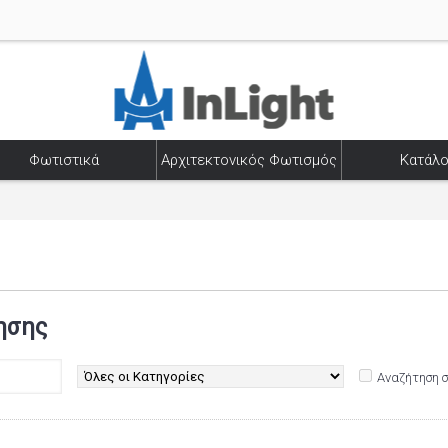
Φωτιστικά
Αρχιτεκτονικός Φωτισμός
Κατάλο
ησης
Αναζήτηση 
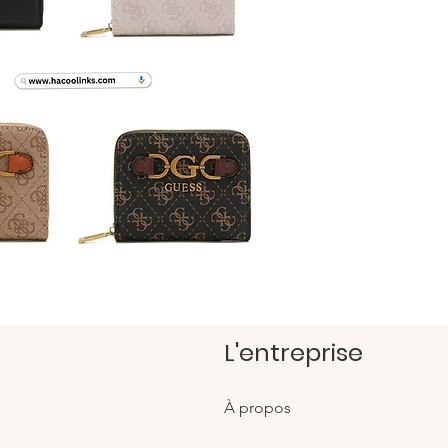
Faites-
de vari
https:/
Magasi
https:/
L'entreprise
À propos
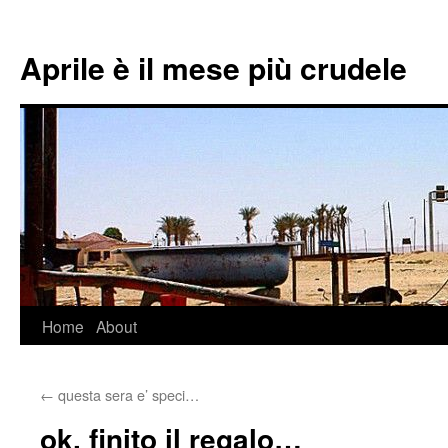
Aprile è il mese più crudele
Home
About
Skip
to
←
questa sera e’ speci…
content
ok. finito il regalo…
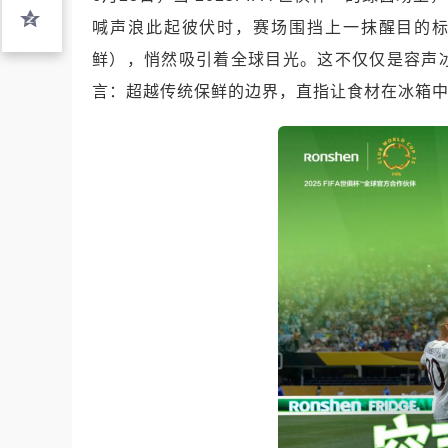
喊声浪此起彼伏时，赛场围挡上一抹醒目的标识 ——“Ro
鲜），悄然吸引着全球目光。这不仅仅是容声
言：超越传统保鲜的边界，直指让食材在冰箱中“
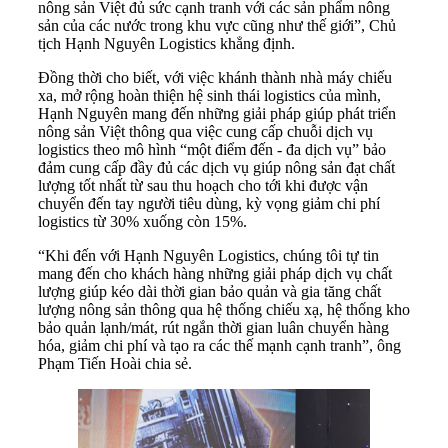
nông sản Việt đủ sức cạnh tranh với các sản phẩm nông
sản của các nước trong khu vực cũng như thế giới”, Chủ
tịch Hạnh Nguyên Logistics khẳng định.
Đồng thời cho biết, với việc khánh thành nhà máy chiếu
xa, mở rộng hoàn thiện hệ sinh thái logistics của mình,
Hạnh Nguyên mang đến những giải pháp giúp phát triển
nông sản Việt thông qua việc cung cấp chuỗi dịch vụ
logistics theo mô hình “một điểm đến - đa dịch vụ” bảo
đảm cung cấp đầy đủ các dịch vụ giúp nông sản đạt chất
lượng tốt nhất từ sau thu hoạch cho tới khi được vận
chuyển đến tay người tiêu dùng, kỳ vọng giảm chi phí
logistics từ 30% xuống còn 15%.
“Khi đến với Hạnh Nguyên Logistics, chúng tôi tự tin
mang đến cho khách hàng những giải pháp dịch vụ chất
lượng giúp kéo dài thời gian bảo quản và gia tăng chất
lượng nông sản thông qua hệ thống chiếu xạ, hệ thống kho
bảo quản lạnh/mát, rút ngắn thời gian luân chuyển hàng
hóa, giảm chi phí và tạo ra các thế mạnh cạnh tranh”, ông
Phạm Tiến Hoài chia sẻ.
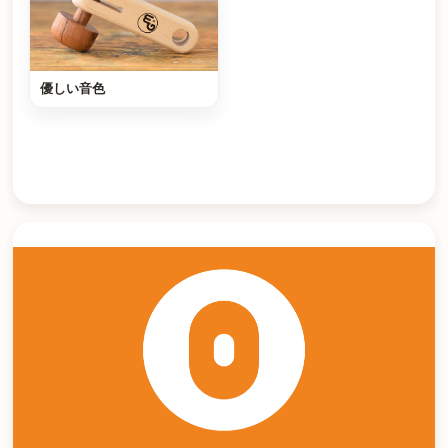
優しい音色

============================================================

--- Task description ---
With all pictures omitted, return the lines from the line containing "lượng nông sản" through the closing line of the listing above, exactly and inclusive.

--- Exercise solution ---
lượng nông sản thông qua hệ thống chiếu xạ, hệ thống kho
bảo quản lạnh/mát, rút ngắn thời gian luân chuyển hàng
hóa, giảm chi phí và tạo ra các thế mạnh cạnh tranh”, ông
Phạm Tiến Hoài chia sẻ.
優しい音色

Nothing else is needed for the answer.